Problem to work on
Every record is to be copied unchanged, except that its pictures are removed.

Dataset excerpts:
|---|

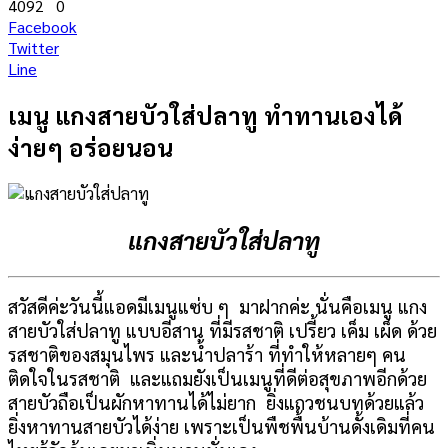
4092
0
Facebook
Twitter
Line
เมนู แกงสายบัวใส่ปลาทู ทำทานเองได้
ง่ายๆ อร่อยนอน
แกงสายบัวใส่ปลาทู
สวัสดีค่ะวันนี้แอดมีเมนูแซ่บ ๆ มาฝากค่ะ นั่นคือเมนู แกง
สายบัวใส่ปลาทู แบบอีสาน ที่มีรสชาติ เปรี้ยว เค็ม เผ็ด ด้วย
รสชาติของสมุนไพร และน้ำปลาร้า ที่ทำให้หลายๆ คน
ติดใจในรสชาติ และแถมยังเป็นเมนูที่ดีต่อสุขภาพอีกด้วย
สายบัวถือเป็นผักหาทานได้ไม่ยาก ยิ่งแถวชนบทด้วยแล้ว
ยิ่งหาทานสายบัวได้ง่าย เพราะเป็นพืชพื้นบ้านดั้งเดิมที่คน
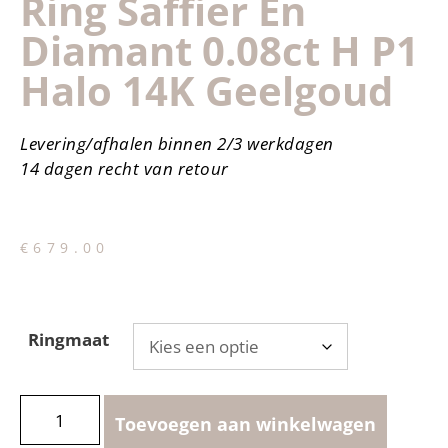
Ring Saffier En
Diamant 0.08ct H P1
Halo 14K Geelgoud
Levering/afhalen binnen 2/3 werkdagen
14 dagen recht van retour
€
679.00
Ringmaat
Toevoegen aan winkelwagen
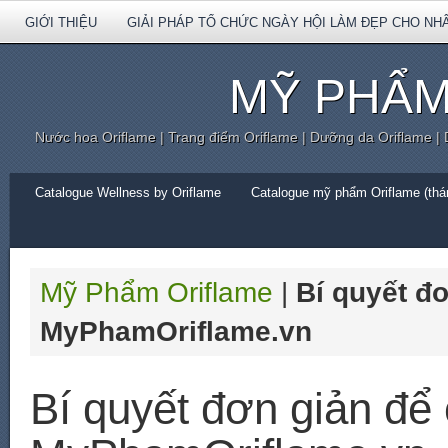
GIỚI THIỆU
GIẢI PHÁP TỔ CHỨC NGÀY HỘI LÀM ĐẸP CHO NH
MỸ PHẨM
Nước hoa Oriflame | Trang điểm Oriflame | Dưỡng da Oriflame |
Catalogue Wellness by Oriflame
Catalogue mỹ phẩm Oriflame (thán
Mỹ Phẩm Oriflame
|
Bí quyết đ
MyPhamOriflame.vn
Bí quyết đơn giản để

|---|

Final answer
4092
0
Facebook
Twitter
Line
เมนู แกงสายบัวใส่ปลาทู ทำทานเองได้
ง่ายๆ อร่อยนอน
แกงสายบัวใส่ปลาทู
สวัสดีค่ะวันนี้แอดมีเมนูแซ่บ ๆ มาฝากค่ะ นั่นคือเมนู แกง
สายบัวใส่ปลาทู แบบอีสาน ที่มีรสชาติ เปรี้ยว เค็ม เผ็ด ด้วย
รสชาติของสมุนไพร และน้ำปลาร้า ที่ทำให้หลายๆ คน
ติดใจในรสชาติ และแถมยังเป็นเมนูที่ดีต่อสุขภาพอีกด้วย
สายบัวถือเป็นผักหาทานได้ไม่ยาก ยิ่งแถวชนบทด้วยแล้ว
ยิ่งหาทานสายบัวได้ง่าย เพราะเป็นพืชพื้นบ้านดั้งเดิมที่คน
Ring Saffier En
Diamant 0.08ct H P1
Halo 14K Geelgoud
Levering/afhalen binnen 2/3 werkdagen
14 dagen recht van retour
€
679.00
Ringmaat
Toevoegen aan winkelwagen
GIỚI THIỆU
GIẢI PHÁP TỔ CHỨC NGÀY HỘI LÀM ĐẸP CHO NH
MỸ PHẨM
Nước hoa Oriflame | Trang điểm Oriflame | Dưỡng da Oriflame |
Catalogue Wellness by Oriflame
Catalogue mỹ phẩm Oriflame (thán
Mỹ Phẩm Oriflame
|
Bí quyết đ
MyPhamOriflame.vn
Bí quyết đơn giản để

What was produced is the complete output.